TASK
When you repeat the listing below, keep every word exactly and leave out each picture.

-- THE RECORDS follows --

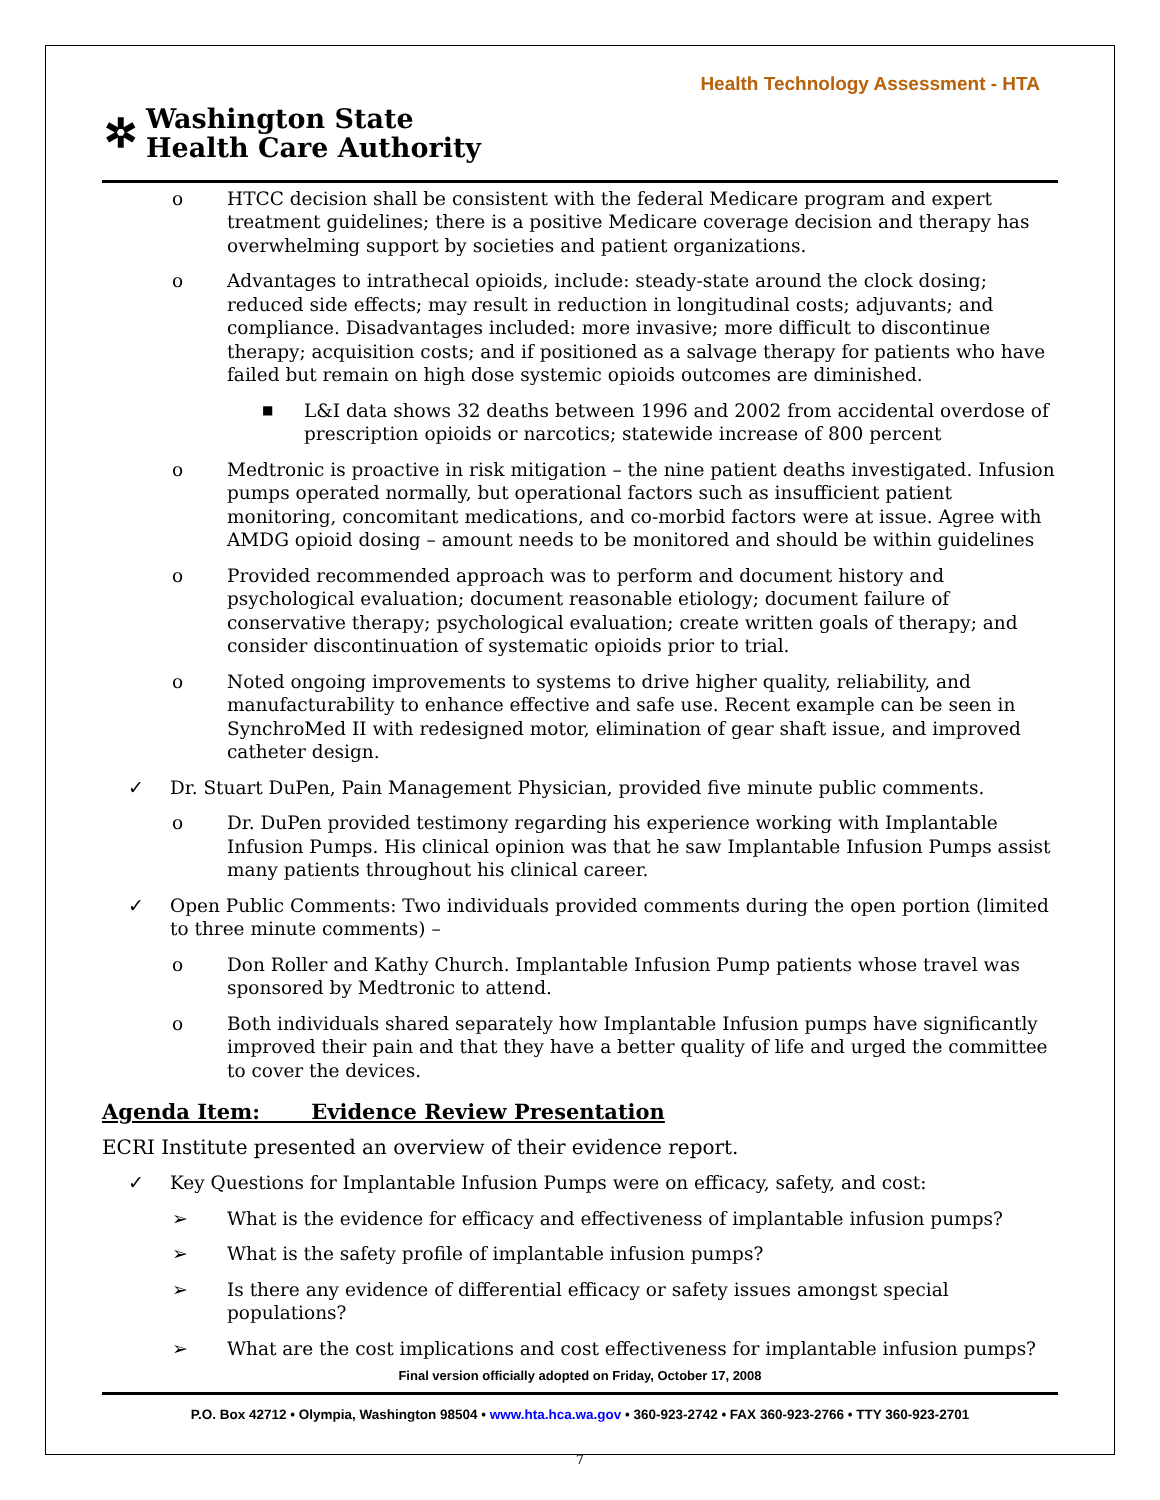Health Technology Assessment - HTA
✲
Washington State
Health Care Authority
o HTCC decision shall be consistent with the federal Medicare program and expert treatment guidelines; there is a positive Medicare coverage decision and therapy has overwhelming support by societies and patient organizations.
o Advantages to intrathecal opioids, include: steady-state around the clock dosing; reduced side effects; may result in reduction in longitudinal costs; adjuvants; and compliance. Disadvantages included: more invasive; more difficult to discontinue therapy; acquisition costs; and if positioned as a salvage therapy for patients who have failed but remain on high dose systemic opioids outcomes are diminished.
■
L&I data shows 32 deaths between 1996 and 2002 from accidental overdose of prescription opioids or narcotics; statewide increase of 800 percent
o Medtronic is proactive in risk mitigation – the nine patient deaths investigated. Infusion pumps operated normally, but operational factors such as insufficient patient monitoring, concomitant medications, and co-morbid factors were at issue. Agree with AMDG opioid dosing – amount needs to be monitored and should be within guidelines
o Provided recommended approach was to perform and document history and psychological evaluation; document reasonable etiology; document failure of conservative therapy; psychological evaluation; create written goals of therapy; and consider discontinuation of systematic opioids prior to trial.
o Noted ongoing improvements to systems to drive higher quality, reliability, and manufacturability to enhance effective and safe use. Recent example can be seen in SynchroMed II with redesigned motor, elimination of gear shaft issue, and improved catheter design.
✓ Dr. Stuart DuPen, Pain Management Physician, provided five minute public comments.
o Dr. DuPen provided testimony regarding his experience working with Implantable Infusion Pumps. His clinical opinion was that he saw Implantable Infusion Pumps assist many patients throughout his clinical career.
✓ Open Public Comments: Two individuals provided comments during the open portion (limited to three minute comments) –
o Don Roller and Kathy Church. Implantable Infusion Pump patients whose travel was sponsored by Medtronic to attend.
o Both individuals shared separately how Implantable Infusion pumps have significantly improved their pain and that they have a better quality of life and urged the committee to cover the devices.
Agenda Item: Evidence Review Presentation
ECRI Institute presented an overview of their evidence report.
✓ Key Questions for Implantable Infusion Pumps were on efficacy, safety, and cost:
➢ What is the evidence for efficacy and effectiveness of implantable infusion pumps?
➢ What is the safety profile of implantable infusion pumps?
➢ Is there any evidence of differential efficacy or safety issues amongst special populations?
➢ What are the cost implications and cost effectiveness for implantable infusion pumps?
Final version officially adopted on Friday, October 17, 2008
P.O. Box 42712 • Olympia, Washington 98504 • www.hta.hca.wa.gov • 360-923-2742 • FAX 360-923-2766 • TTY 360-923-2701
7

-- THE RECORDS concluded --

ANSWER FOR THIS EXERCISE
Health Technology Assessment - HTA
✲
Washington State
Health Care Authority
o HTCC decision shall be consistent with the federal Medicare program and expert treatment guidelines; there is a positive Medicare coverage decision and therapy has overwhelming support by societies and patient organizations.
o Advantages to intrathecal opioids, include: steady-state around the clock dosing; reduced side effects; may result in reduction in longitudinal costs; adjuvants; and compliance. Disadvantages included: more invasive; more difficult to discontinue therapy; acquisition costs; and if positioned as a salvage therapy for patients who have failed but remain on high dose systemic opioids outcomes are diminished.
■
L&I data shows 32 deaths between 1996 and 2002 from accidental overdose of prescription opioids or narcotics; statewide increase of 800 percent
o Medtronic is proactive in risk mitigation – the nine patient deaths investigated. Infusion pumps operated normally, but operational factors such as insufficient patient monitoring, concomitant medications, and co-morbid factors were at issue. Agree with AMDG opioid dosing – amount needs to be monitored and should be within guidelines
o Provided recommended approach was to perform and document history and psychological evaluation; document reasonable etiology; document failure of conservative therapy; psychological evaluation; create written goals of therapy; and consider discontinuation of systematic opioids prior to trial.
o Noted ongoing improvements to systems to drive higher quality, reliability, and manufacturability to enhance effective and safe use. Recent example can be seen in SynchroMed II with redesigned motor, elimination of gear shaft issue, and improved catheter design.
✓ Dr. Stuart DuPen, Pain Management Physician, provided five minute public comments.
o Dr. DuPen provided testimony regarding his experience working with Implantable Infusion Pumps. His clinical opinion was that he saw Implantable Infusion Pumps assist many patients throughout his clinical career.
✓ Open Public Comments: Two individuals provided comments during the open portion (limited to three minute comments) –
o Don Roller and Kathy Church. Implantable Infusion Pump patients whose travel was sponsored by Medtronic to attend.
o Both individuals shared separately how Implantable Infusion pumps have significantly improved their pain and that they have a better quality of life and urged the committee to cover the devices.
Agenda Item: Evidence Review Presentation
ECRI Institute presented an overview of their evidence report.
✓ Key Questions for Implantable Infusion Pumps were on efficacy, safety, and cost:
➢ What is the evidence for efficacy and effectiveness of implantable infusion pumps?
➢ What is the safety profile of implantable infusion pumps?
➢ Is there any evidence of differential efficacy or safety issues amongst special populations?
➢ What are the cost implications and cost effectiveness for implantable infusion pumps?
Final version officially adopted on Friday, October 17, 2008
P.O. Box 42712 • Olympia, Washington 98504 • www.hta.hca.wa.gov • 360-923-2742 • FAX 360-923-2766 • TTY 360-923-2701
7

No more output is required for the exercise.